5-Stars to "The Case of the Missing Head" by either E.J. Copperman or Jeff Cohen (take your pick)

   The Question of the Missing Head is a new twist on the tired detective genre and introduces a wonderful new pair of lead characters. The detective has Asperger's Syndrome and, unlike other books, this story is told from his perspective. The author, E.J.Copperman/Jeff Cohen (who either has a pen name or a split personality) has a son with Asperger's in real life and has written two non-fiction books on the subject--including The Asperger's Parent. It's this deep knowledge of the condition that allows him to portray his lead character as a complex and  fully-drawn individual, instead of a cartoon.
    Samuel Hoenig, the proprietor of Questions Answered, may not act like everyone else, but the first-person viewpoint of the book demonstrates the logical reasons and intense self-awareness behind his every decision. Yes, there is even a good explanation for the fact he tends to jump up and run around the interrogation room in the middle of an interview.
    Really.
    The other lead, Ms. Washburn, appears as a temporary hire staffer at Questions Answered but soon proves to have the ability to understand Hoenig without pitying or condescending to him that is so rare in those who work with the disabled (a term that Hoenig justifiably dislikes.) She acts as a simultaneous translator between  the world that Samuel Hoenig constantly struggles to understand and the delightfully rational world that he inhabits.

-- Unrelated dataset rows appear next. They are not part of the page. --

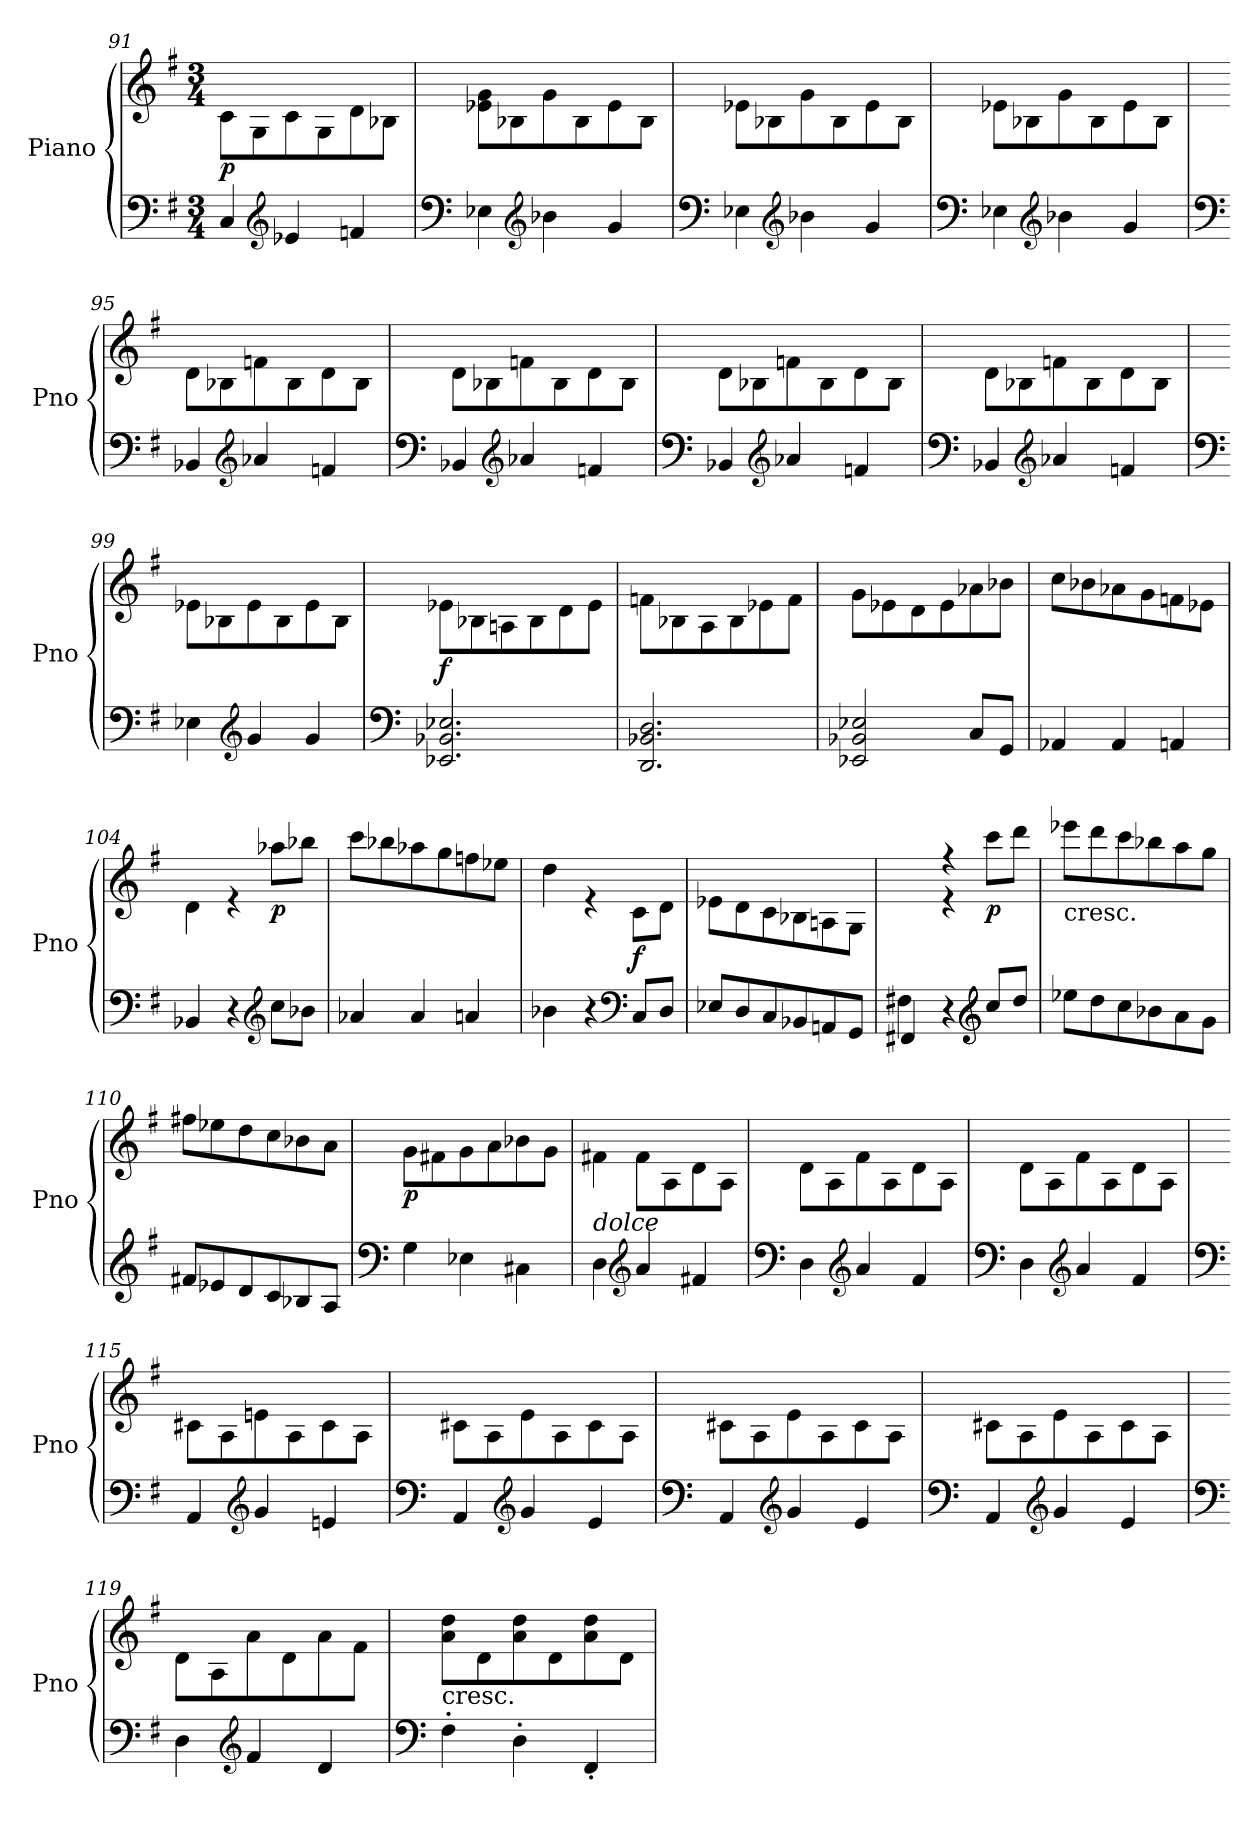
**kern	**kern	**dynam
*part1	*part1	*part1
*staff2	*staff1	*staff1/2
*I"Piano	*	*
*I'Pno	*	*
*clefF4	*clefG2	*
*k[f#]	*k[f#]	*
*G:	*G:	*
*M3/4	*M3/4	*
=91	=91	=91
*	*^	*
!	!	!	!LO:DY:b
4C/	2.ryy	8c\L	p
.	.	8G\	.
*clefG2	*	*	*
4e-X/	.	8c\	.
.	.	8G\	.
4fn/	.	8d\	.
.	.	8B-X\J	.
=92	=92	=92	=92
*clefF4	*	*	*
!	!	!	!LO:DY:b
4E-X\	2.ryy	8e-X\ 8g\L	other-dynamics
.	.	8B-X\	.
*clefG2	*	*	*
4b-X\	.	8g\	.
.	.	8B-\	.
4g/	.	8e-\	.
.	.	8B-\J	.
=93	=93	=93	=93
*clefF4	*	*	*
4E-X\	2.ryy	8e-X\L	.
.	.	8B-X\	.
*clefG2	*	*	*
4b-X\	.	8g\	.
.	.	8B-\	.
4g/	.	8e-\	.
.	.	8B-\J	.
!!LO:PB:g=z	!!
=94	=94	=94	=94
*clefF4	*	*	*
4E-X\	2.ryy	8e-X\L	.
.	.	8B-X\	.
*clefG2	*	*	*
4b-X\	.	8g\	.
.	.	8B-\	.
4g/	.	8e-\	.
.	.	8B-\J	.
=95	=95	=95	=95
*clefF4	*	*	*
4BB-X/	2.ryy	8d\L	.
.	.	8B-X\	.
*clefG2	*	*	*
4a-X/	.	8fn\	.
.	.	8B-\	.
4fn/	.	8d\	.
.	.	8B-\J	.
=96	=96	=96	=96
*clefF4	*	*	*
4BB-X/	2.ryy	8d\L	.
.	.	8B-X\	.
*clefG2	*	*	*
4a-X/	.	8fn\	.
.	.	8B-\	.
4fn/	.	8d\	.
.	.	8B-\J	.
=97	=97	=97	=97
*clefF4	*	*	*
4BB-X/	2.ryy	8d\L	.
.	.	8B-X\	.
*clefG2	*	*	*
4a-X/	.	8fn\	.
.	.	8B-\	.
4fn/	.	8d\	.
.	.	8B-\J	.
=98	=98	=98	=98
*clefF4	*	*	*
4BB-X/	2.ryy	8d\L	.
.	.	8B-X\	.
*clefG2	*	*	*
4a-X/	.	8fn\	.
.	.	8B-\	.
4fn/	.	8d\	.
.	.	8B-\J	.
=99	=99	=99	=99
*clefF4	*	*	*
4E-X\	2.ryy	8e-X\L	.
.	.	8B-X\	.
*clefG2	*	*	*
4g/	.	8e-\	.
.	.	8B-\	.
4g/	.	8e-\	.
.	.	8B-\J	.
!!LO:LB:g=z	!!
=100	=100	=100	=100
*clefF4	*	*	*
!	!	!	!LO:DY:b
2.EE-X/ 2.BB-X/ 2.E-X/	2.ryy	8e-X\L	f
.	.	8B-X\	.
.	.	8An\	.
.	.	8B-\	.
.	.	8d\	.
.	.	8e-\J	.
=101	=101	=101	=101
2.DD/ 2.BB-X/ 2.D/	2.ryy	8fn\L	.
.	.	8B-X\	.
.	.	8A\	.
.	.	8B-\	.
.	.	8e-X\	.
.	.	8f\J	.
=102	=102	=102	=102
2EE-X/ 2BB-X/ 2E-X/	2.ryy	8g\L	.
.	.	8e-X\	.
.	.	8d\	.
.	.	8e-\	.
8C/L	.	8a-X\	.
8GG/J	.	8b-X\J	.
=103	=103	=103	=103
4AA-X/	2.ryy	8cc\L	.
.	.	8b-X\	.
4AA-/	.	8a-X\	.
.	.	8g\	.
4AAn/	.	8fn\	.
.	.	8e-X\J	.
=104	=104	=104	=104
4BB-X/	2.ryy	4d\	.
4r	.	4r	.
*clefG2	*	*	*
!	!	!	!LO:DY:b
8cc\L	.	8aa-X\L	p
8b-X\J	.	8bb-X\J	.
!!LO:LB:g=z	!!
=105	=105	=105	=105
4a-X/	2.ryy	8ccc\L	.
.	.	8bb-X\	.
4a-/	.	8aa-X\	.
.	.	8gg\	.
4an/	.	8ffn\	.
.	.	8ee-X\J	.
=106	=106	=106	=106
4b-X\	2.ryy	4dd\	.
4r	.	4r	.
*clefF4	*	*	*
!	!	!	!LO:DY:b
8C/L	.	8c\L	f
8D/J	.	8d\J	.
=107	=107	=107	=107
8E-X/L	2.ryy	8e-X\L	.
8D/	.	8d\	.
8C/	.	8c\	.
8BB-X/	.	8B-X\	.
8AAn/	.	8An\	.
8GG/J	.	8G\J	.
=108	=108	=108	=108
*^	*	*	*
4FF#X/	4F#X\	4ryy	4ryy	.
4ryy	4r	4r	4r	.
*clefG2	*	*	*	*
!	!	!	!	!LO:DY:b
8cc/L	4ryy	4ryy	8ccc\L	p
8dd/J	.	.	8ddd\J	.
*v	*v	*	*	*
=109	=109	=109	=109
!	!LO:TX:b:t=cresc.	!	!
8ee-X\L	2.ryy	8eee-X\L	.
8dd\	.	8ddd\	.
8cc\	.	8ccc\	.
8b-X\	.	8bb-X\	.
8a\	.	8aa\	.
8g\J	.	8gg\J	.
!!LO:LB:g=z	!!
=110	=110	=110	=110
8f#X/L	2.ryy	8ff#X\L	.
8e-X/	.	8ee-X\	.
8d/	.	8dd\	.
8c/	.	8cc\	.
8B-X/	.	8b-X\	.
8A/J	.	8a\J	.
=111	=111	=111	=111
*clefF4	*	*	*
!	!	!	!LO:DY:b
4G\	2.ryy	8g\L	p
.	.	8f#X\	.
4E-X\	.	8g\	.
.	.	8a\	.
4C#X\	.	8b-X\	.
.	.	8g\J	.
=112	=112	=112	=112
!	!LO:TX:b:i:t=dolce	!	!
4D\	2.ryy	4f#X\	.
*clefG2	*	*	*
4a/	.	8f#\L	.
.	.	8A\	.
4f#X/	.	8d\	.
.	.	8A\J	.
=113	=113	=113	=113
*clefF4	*	*	*
4D\	2.ryy	8d\L	.
.	.	8A\	.
*clefG2	*	*	*
4a/	.	8f#\	.
.	.	8A\	.
4f#/	.	8d\	.
.	.	8A\J	.
=114	=114	=114	=114
*clefF4	*	*	*
4D\	2.ryy	8d\L	.
.	.	8A\	.
*clefG2	*	*	*
4a/	.	8f#\	.
.	.	8A\	.
4f#/	.	8d\	.
.	.	8A\J	.
!!LO:LB:g=z	!!
=115	=115	=115	=115
*clefF4	*	*	*
4AA/	2.ryy	8c#X\L	.
.	.	8A\	.
*clefG2	*	*	*
4g/	.	8en\	.
.	.	8A\	.
4en/	.	8c#\	.
.	.	8A\J	.
=116	=116	=116	=116
*clefF4	*	*	*
4AA/	2.ryy	8c#X\L	.
.	.	8A\	.
*clefG2	*	*	*
4g/	.	8e\	.
.	.	8A\	.
4e/	.	8c#\	.
.	.	8A\J	.
=117	=117	=117	=117
*clefF4	*	*	*
4AA/	2.ryy	8c#X\L	.
.	.	8A\	.
*clefG2	*	*	*
4g/	.	8e\	.
.	.	8A\	.
4e/	.	8c#\	.
.	.	8A\J	.
=118	=118	=118	=118
*clefF4	*	*	*
4AA/	2.ryy	8c#X\L	.
.	.	8A\	.
*clefG2	*	*	*
4g/	.	8e\	.
.	.	8A\	.
4e/	.	8c#\	.
.	.	8A\J	.
=119	=119	=119	=119
*clefF4	*	*	*
4D\	2.ryy	8d\L	.
.	.	8A\	.
*clefG2	*	*	*
4f#/	.	8a\	.
.	.	8d\	.
4d/	.	8a\	.
.	.	8f#\J	.
=120	=120	=120	=120
*clefF4	*	*	*
!	!LO:TX:b:t=cresc.	!	!
4F#'\	2.ryy	8a\ 8dd\L	.
.	.	8d\	.
4D'\	.	8a\ 8dd\	.
.	.	8d\	.
4FF#'/	.	8a\ 8dd\	.
.	.	8d\J	.
*	*v	*v	*
=	=	=
*-	*-	*-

   The nice thing is that it's not all sugar-coated either. Hoenig is extremely self-aware of his condition but that doesn't mean that he can escape all the drawbacks: inability to deal with loud noises, misunderstanding others' motives, and more. It's a real picture of a real person.
     OK, OK. They are neat characters but the book is more than that. The mystery is excellent, the minor characters clever and well-developed and the physical thrills and chills at the end are as good as it gets.If you don't believe that Samuel Hoenig can fend for himself in our alien world, you will when you get to the end.
     I managed to score an advanced review copy as I was trying to prepare for a book convention. Luckily, I hit The Question of the Missing Head first and didn't stop reading--all the other books ended up unread. It was well worth it, Cohen/Cotterman pulls you into his story and into the very different mind of his protagonist with an ease that is as cool and professional as the way James Lee Burke delivers the simmering anger and pain in alcoholic detective Dave Robicheaux or Tony Hillerman reveals the completely different worldview of a Navajo shaman. 
    Yeah, I want to read more of Hoenig and Washburn. I'm sure that after this strong a debut, that's not going to be a problem. It's an excellent book and I highly recommend it. not because the lead has a different kind of mind but because it's a damn good detective story.
     AND, because the detective has an extremely interesting kind of mind.